Workforce Health & Safety
Industrial processes used in iron and steel production can present significant risks to employees and contractors working at iron and steel plants. Given the high temperatures and heavy machinery involved, worker injuries and fatalities are a matter of concern to iron and steel producers. The industry has relatively high fatality rates, signifying the hazardous work environment and requiring a strong safety culture and health and safety policies.

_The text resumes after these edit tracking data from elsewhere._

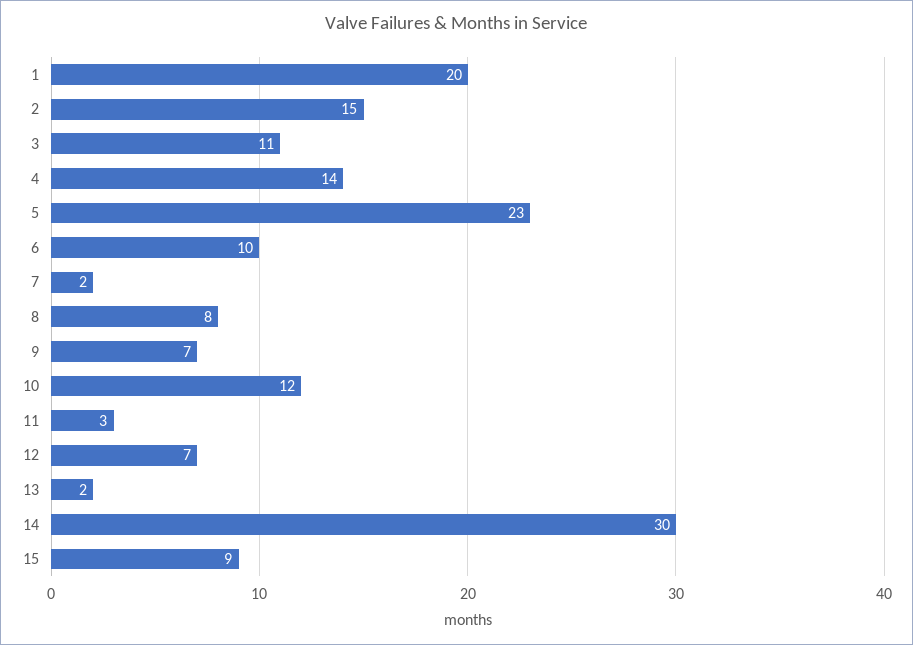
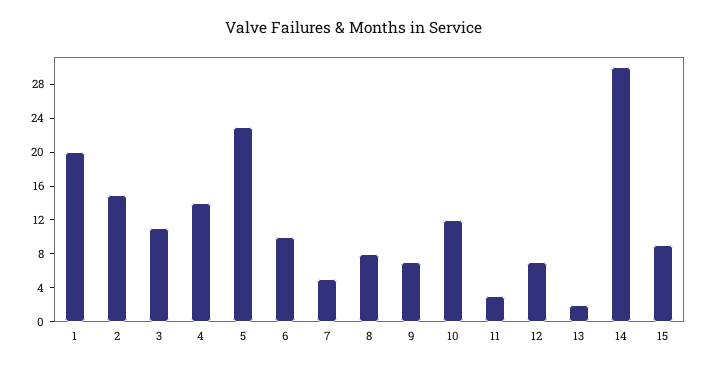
  {
    "1": 20,
    "2": 15,
    "3": 11,
    "4": 14,
    "5": 23,
    "6": 10,
-   "7": 2,
+   "7": 5,
    "8": 8,
    "9": 7,
    "10": 12,
    "11": 3,
    "12": 7,
    "13": 2,
    "14": 30,
    "15": 9
  }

While accident rates in the industry are on a long-term decline, worker injuries and fatalities can lead to regulatory penalties, negative publicity, low worker morale and productivity, and increased healthcare and compensation costs.
Supply Chain Management
Iron ore and coal are critical raw material inputs to the steel production process. Iron ore mining and coal production are resource-intensive processes. Mineral extraction often has substantial environmental and social impacts adversely affecting local communities, workers and ecosystems. Community protests, legal or regulatory action, or increased regulatory compliance costs or penalties can disrupt mining operations. Iron and steel entities could face supply disruptions as a result, or in some cases, also may be subject to regulatory penalties associated with the environmental or social impact of the mining entity supplier. Minimising such risks through appropriate supplier screening, monitoring and engagement, iron and steel producers may manage their direct critical raw materials suppliers proactively to ensure they are not engaged in illegal or otherwise environmentally or socially damaging practices.